REPUBLIKA.CO.ID, JAKARTA -- Gumpalan atau pembekuan darah terus mendatangkan malapetaka bagi pasien infeksi virus corona jenis baru (COVID-19) yang mengalami gejala parah. Sebuah studi baru menjelaskan apa yang dapat memicu kondisi tersebut.
Antibodi autoimun yang beredar di dalam darah, menyerang sel dan memicu pembekuan di arteri, vena, dan pembuluh mikroskopis. Penggumpalan darah dapat menyebabkan kejadian yang mengancam jiwa seperti stroke.
Pada COVID-19, pembekuan mikroskopis dapat membatasi aliran darah di paru-paru yang mengganggu pertukaran oksigen. Di luar infeksi virus corona jenis baru, antibodi penyebab gumpalan ini biasanya terlihat pada pasien yang menderita sindrom antifosfolipid (gangguan yang menyebabkan darah mudah membeku) penyakit autoimun.
Yogen Kanthi, asisten profesor di Michigan Medicine Frankel Cardiovascular Center dan Lasker Investigator di National Institutes of Health's National Heart, Lung, and Blood Institute mengatakan hubungan antara autoantibodi dan COVID-19 tidak terduga. Pasien pasien, terlihat siklus peradangan dan pembekuan darah yang terus-menerus tanpa henti di dalam tubuh.

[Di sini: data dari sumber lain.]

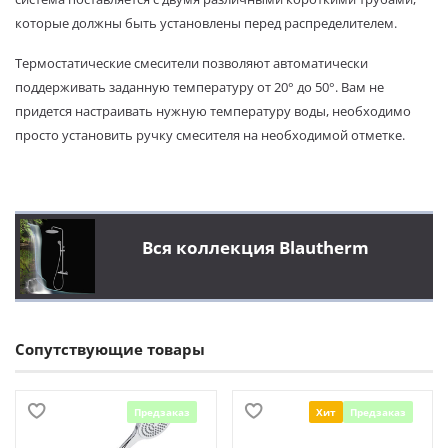
которые должны быть установлены перед распределителем.
Термостатические смесители позволяют автоматически
поддерживать заданную температуру от 20° до 50°. Вам не
придется настраивать нужную температуру воды, необходимо
просто установить ручку смесителя на необходимой отметке.
Вся коллекция Blautherm
Сопутствующие товары
Предзаказ
Хит
Предзаказ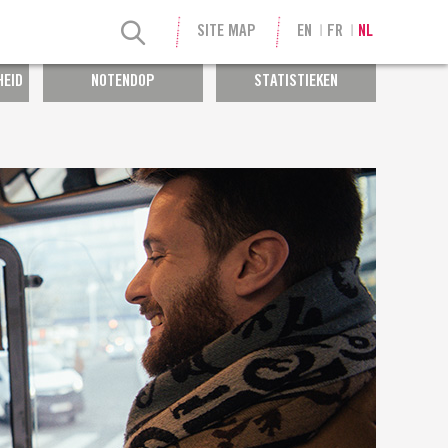
SITE MAP
EN
FR
NL
HEID
NOTENDOP
STATISTIEKEN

“Sekarang kami belajar bahwa autoantibodi bisa menjadi penyebab lingkaran pembekuan dan pembengkakan ini yang membuat orang yang sudah berjuang menjadi lebih sakit,” ujar Kanthi, dilansir News-Medical, Selama (3/11).
Rekan penulis studi, Jason Knight yang merupakan ahli reumatologi di Michigan Medicine, telah mempelajari antibodi sindrom antifosfolipid pada populasi umum selama bertahun-tahun. Ia mengatakan separuh dari pasien yang dirawat di rumah sakit dengan COVID-19 ternyata positif setidaknya salah satu autoantibodi, yang cukup mengejutkan.

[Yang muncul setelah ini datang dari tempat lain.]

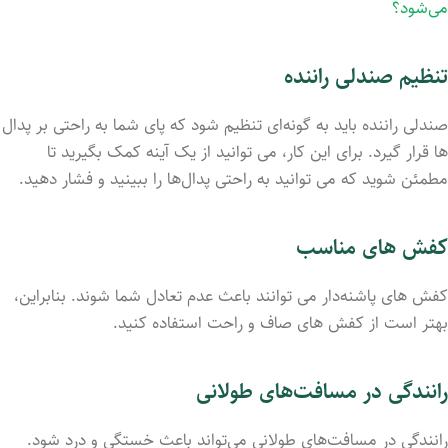
می‌شود؟
تنظیم صندلی راننده
صندلی راننده باید به گونه‌ای تنظیم شود که پای شما به راحتی بر پدال
‌ها قرار گیرد. برای این کار، می ‌توانید از یک آینه کمک بگیرید تا
مطمئن شوید که می ‌توانید به راحتی پدال‌ها را ببینید و فشار دهید.
کفش‌ های مناسب
کفش ‌های پاشنه‌دار می ‌توانند باعث عدم تعادل شما شوند. بنابراین،
بهتر است از کفش ‌های صاف و راحت استفاده کنید.
رانندگی در مسافت‌های طولانی
رانندگی در مسافت‌های طولانی می‌تواند باعث خستگی و درد شود.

Dalam publikasi Science Translational Medicine yang baru, mereka menemukan sekitar setengah dari pasien yang sangat sakit dengan COVID-19 menunjukkan kombinasi antibodi berbahaya dan neutrofil super aktif tingkat tinggi, yang merusak sel darah putih. Pada April, tim tersebut adalah yang pertama melaporkan bahwa pasien yang dirawat di rumah sakit karena COVID-19 parah memiliki tingkat perangkap ekstraseluler neutrofil yang lebih tinggi dalam darah mereka.
Untuk mempelajari lebih lanjut, mereka mempelajari neutrofil eksplosif dan antibodi COVID-19 bersama-sama dalam model tikus untuk melihat apakah ini bisa menjadi kombinasi berbahaya di balik gumpalan. Kanthi mengatakan antibodi dari pasien COVID-19 aktif menciptakan pembekuan yang mencolok pada hewan, dimana itu menjadi yang terburuk.
“Kami telah menemukan mekanisme baru di mana pasien COVID-19 dapat mengembangkan pembekuan darah,” kata Kanthi.
Para peneliti mengatakan temuan ini belum siap untuk praktik klinis, namun ini adalah perspektif baru pada penelitian trombosis dan peradangan yang kuat pada pasien dengan COVID-19. Kanthi, Knight, dan rekan peneliti lebih lanjut ingin mengetahui apakah pasien yang sakit parah dengan tingkat antibodi yang tinggi akan mendapatkan hasil yang lebih baik jika antibodi diblokir atau dihilangkan.
Jika demikian, itu mungkin memerlukan pengobatan agresif seperti plasmaferesis, yang biasanya digunakan pada penyakit autoimun yang parah. Ini melibatkan pengurasan darah melalui infus, menyaringnya dan menggantinya dengan plasma segar yang tidak mengandung antibodi yang terkait dengan pembekuan darah.
Selain itu, temuan ini memunculkan pertanyaan baru seputar penggunaan plasma pemulihan sebagai kemungkinan pengobatan COVID-19. Namun, tim mengatakan diperlukan lebih banyak penelitian untuk memeriksa masalah ini.
Para peneliti saat ini juga menjalankan uji klinis acak yang disebut DICER, yang menguji agen anti-pembekuan dipyridamole, pada pasien dengan COVID-19 untuk menentukan apakah itu lebih efektif daripada plasebo dalam mengurangi pembekuan darah yang berlebihan.